Book Review: Resurrection Day
Any person interested in history is often consumed with the thought of “what might have been”. What would have happened if Napoleon had won the Battle of Waterloo? What if the French had settled what is now the Eastern Seaboard of the United States of America? What if the Maori had never signed the Treaty of Waitangi? Alternative History provides a rich vein of imaginative ideas for storytelling, exploited with great cunning by many a fiction author. Some, such as Robert Harris' Fatherland which poses the question of what would have happened to Europe and the Holocaust if the Nazi's had won World War Two, are considered masterpieces. Resurrection Day, by Brendan DuBois, deserves the same acclamation.
Resurrection Day is set some ten years after the Cuban Missile Crisis, centred around the the character of Carl Landry. The difference between our history and the history of Resurrection Day is the outcome of the Cuban Missile Crisis. In our timeline, President Kennedy enforced a blockade, resisted pressure to attack Cuba when a U2 reconnaissance plane was shot down, and negotiated a withdrawal of the Soviet nuclear missiles from Cuba. In the timeline of Resurrection Day however, things go drastically wrong. An aggressive U.S. General takes matters into his own hands and retaliates for the downing of the craft, leading to an invasion, a nuclear exchange, and the deaths of millions of Americans as a result. Resurrection Day is set in the aftermath of this war, in which the surviving members of President Kennedy's administration are war criminals, and the U.S. is reduced to being a semi-despotic Second World state reliant on the goodwill of the U.K. while the European Powers reassume their dominance of the globe.
So what makes Resurrection Day such a good read? It is certainly a believable alternative history – it does not require a great shift in events as the turning point is a “nexus” point on the historical line (where the result hung in the balance). The characters in the story are human, realistic, and develop well through the progress of the story. Rather than presenting all the facts of the alternative world, the facts are teased out over the course of the novel.
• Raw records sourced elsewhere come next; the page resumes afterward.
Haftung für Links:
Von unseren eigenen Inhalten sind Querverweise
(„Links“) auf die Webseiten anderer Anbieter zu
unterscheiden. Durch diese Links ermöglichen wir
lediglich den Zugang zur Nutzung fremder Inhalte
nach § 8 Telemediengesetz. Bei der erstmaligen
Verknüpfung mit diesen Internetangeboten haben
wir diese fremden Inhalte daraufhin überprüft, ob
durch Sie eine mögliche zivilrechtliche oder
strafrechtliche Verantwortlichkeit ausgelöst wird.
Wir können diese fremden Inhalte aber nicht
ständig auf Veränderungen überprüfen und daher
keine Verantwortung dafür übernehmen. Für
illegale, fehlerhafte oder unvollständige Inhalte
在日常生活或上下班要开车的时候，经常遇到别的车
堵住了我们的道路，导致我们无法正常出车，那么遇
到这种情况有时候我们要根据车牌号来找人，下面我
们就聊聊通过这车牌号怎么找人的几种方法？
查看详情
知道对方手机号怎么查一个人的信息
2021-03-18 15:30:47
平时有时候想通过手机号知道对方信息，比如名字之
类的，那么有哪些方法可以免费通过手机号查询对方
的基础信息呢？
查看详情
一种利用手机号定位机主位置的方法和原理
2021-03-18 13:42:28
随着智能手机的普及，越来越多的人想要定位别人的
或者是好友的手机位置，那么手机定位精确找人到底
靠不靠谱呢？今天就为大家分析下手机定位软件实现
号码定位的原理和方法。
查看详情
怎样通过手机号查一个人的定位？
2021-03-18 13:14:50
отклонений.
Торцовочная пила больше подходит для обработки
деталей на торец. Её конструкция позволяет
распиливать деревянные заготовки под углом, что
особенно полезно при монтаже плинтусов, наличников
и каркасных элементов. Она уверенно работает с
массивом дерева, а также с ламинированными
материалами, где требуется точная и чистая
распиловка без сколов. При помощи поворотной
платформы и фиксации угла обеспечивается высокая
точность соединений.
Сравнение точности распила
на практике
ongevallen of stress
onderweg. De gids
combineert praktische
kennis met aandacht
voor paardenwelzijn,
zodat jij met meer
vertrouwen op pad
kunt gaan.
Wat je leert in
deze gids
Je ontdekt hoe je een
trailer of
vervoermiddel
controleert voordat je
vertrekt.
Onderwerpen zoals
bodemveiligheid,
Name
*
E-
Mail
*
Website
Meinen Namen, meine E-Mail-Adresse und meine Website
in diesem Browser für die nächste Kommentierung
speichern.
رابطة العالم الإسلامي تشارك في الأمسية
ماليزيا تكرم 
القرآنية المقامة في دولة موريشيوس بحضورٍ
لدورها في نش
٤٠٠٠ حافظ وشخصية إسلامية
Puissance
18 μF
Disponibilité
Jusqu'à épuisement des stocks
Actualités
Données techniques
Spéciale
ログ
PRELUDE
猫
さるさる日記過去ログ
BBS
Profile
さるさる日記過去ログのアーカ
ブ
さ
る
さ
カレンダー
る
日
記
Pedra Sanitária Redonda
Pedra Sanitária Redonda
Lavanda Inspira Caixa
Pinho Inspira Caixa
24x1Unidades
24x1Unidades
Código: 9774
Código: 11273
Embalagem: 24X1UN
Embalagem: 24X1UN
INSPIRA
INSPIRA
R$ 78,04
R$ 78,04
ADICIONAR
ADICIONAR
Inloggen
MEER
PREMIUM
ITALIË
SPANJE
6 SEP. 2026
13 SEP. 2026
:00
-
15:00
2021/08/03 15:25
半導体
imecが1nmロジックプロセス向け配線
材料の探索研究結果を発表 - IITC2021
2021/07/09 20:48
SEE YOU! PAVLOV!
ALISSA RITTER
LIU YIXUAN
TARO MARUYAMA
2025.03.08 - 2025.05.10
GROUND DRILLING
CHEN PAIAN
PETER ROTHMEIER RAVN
The story has competing factions exerting influence over events as they unravel. Admittedly Resurrection Day is a typical “conspiracy” style of novel as so often occurs in alternate histories (whether it be to overthrow an occupying power, or uncover a hidden conspiracy that goes right to the core of the government), but what exactly the mystery is and is not is never clear until the final pages. Indeed, DuBois leads the imagination along several different false possibilities before revealing the truth. The title itself is just as cryptic, not making much sense until well into the novel. Like Carl Landry, the reader is left wondering just who the “hero” of the story can actually trust as the story weaves and twists along its arc.
So what is wrong with the novel? Conceptually, not a lot. Only one or two characters are portrayed as being “totally evil”, probably because not a lot of attention is paid to them in their ancillary roles in the storyline. All the other “bad” characters are revealed to have other sides to their personalities, a welcome relief from the inept dual dichotomy that other adversarial novels often propagate. Perhaps the main flaw is that it (deliberately) leaves some questions unanswered, as one might expect in reality. While this lends to the believability of the novel, it does leave the imagination to run away with possibilities; for those who prefer novels that cross all the t's and dot the i's this will disappoint. Furthermore, one aspect of the ending is, while sentimental and nice in finishing the book on a happy note, slightly tacky and predictable given certain statements through the course of the book (it is a loose end that is tied up). Finally, if one has grave concerns about reading novels where “extra-marital relations” occur, then this book may not be for you (unless you skip the bits). It's only a minor point in the story, but it is there nevertheless.
If you are looking for a good alternative history then this novel is heartily recommended to you. You will struggle to place it down, I am certain. Do not be concerned by the subject matter – this is not an “apocalyptic” novel like Nevil Shute's On The Beach or the 1980s BBC docu-drama Threads (where a nuclear attack on Britain leads 15 years later to a medieval-level population living in a similar if not worse state of civilisation). It does concern the results of a nuclear war, however, and the upheaval to both American and global society as a result. Well written, powerful and compelling, but most frightening of all plausible, this novel is worthy of nine stars out of ten.